If you feel the need to emotionally tweak someone, I suggest it be the woman you moved out there to be with, because I have said anything that needs to be said.
Happliy,
Your Ex"


----------



## survivorwife (May 15, 2012)

COguy said:


> Just make sure if you do this your child is at least 18. If you're kids are under 18 and they receive inheritance from you, the court will likely award their parent (your ex) as the property guardian. Having almost the same effect of just leaving your stuff to your ex.
> 
> It's best if you can leave it to someone else you could trust (parent or sibling) with the express instructions that they use the money for the children.
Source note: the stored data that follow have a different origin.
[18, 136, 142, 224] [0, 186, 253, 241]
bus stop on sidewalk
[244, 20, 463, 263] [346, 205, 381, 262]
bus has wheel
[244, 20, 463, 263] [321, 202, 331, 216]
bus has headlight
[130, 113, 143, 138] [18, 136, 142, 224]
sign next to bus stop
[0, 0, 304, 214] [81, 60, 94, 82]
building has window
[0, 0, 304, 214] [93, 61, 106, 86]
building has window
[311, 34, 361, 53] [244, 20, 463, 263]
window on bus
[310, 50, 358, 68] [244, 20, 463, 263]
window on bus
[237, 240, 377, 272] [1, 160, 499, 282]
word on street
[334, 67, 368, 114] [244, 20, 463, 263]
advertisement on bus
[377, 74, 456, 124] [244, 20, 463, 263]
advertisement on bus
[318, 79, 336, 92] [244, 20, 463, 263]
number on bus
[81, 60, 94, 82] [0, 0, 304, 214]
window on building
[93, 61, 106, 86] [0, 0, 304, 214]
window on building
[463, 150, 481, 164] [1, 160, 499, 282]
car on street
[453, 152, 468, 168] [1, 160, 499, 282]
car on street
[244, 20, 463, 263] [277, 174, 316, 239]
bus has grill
My son is over 18 so no problem. If one's children are under 18, they can leave their property to a trusted family member *IN TRUST* for the benefit of the children, that way they have it in writing that their properties is for the benefit of the children (and not a person/family member that they thought they could trust because sometimes that doesn't work out so well. And by deliberately *NOT* naming the ex-spouse in the document, they avoid any chance that the EX gets the property.


----------



## 3Xnocharm (Jun 22, 2012)

JWTBL said:


> Does he not understand what it means to be divorced? I have no thoughts or plans for his retirement money, and don't understand why he thinks he should get my share if I die? He loves to play games with my emotions, so now he's laying some guilt trip on me because I'm leaving my share of the money we saved to my kids and not him? *Opinions please! *Thanks.


Self absorbed, passive aggressive a$$hole, thats my opinion.  Next time he asks such a CLEARLY out of bounds question, tell him its none of his damn business.


----------



## JWTBL (May 28, 2014)

I love all your responses! Thank you all. He actually had me feeling guilty, which is so much of what our relationship was about. My kids are all over 18, so it will all go to them. Not that I'm planning to kick the bucket anytime soon, my mom is 92 and still going strong!
Thank you all so much for caring enough to reply, and I hope I can contribute some words of experience sometimes as well.


----------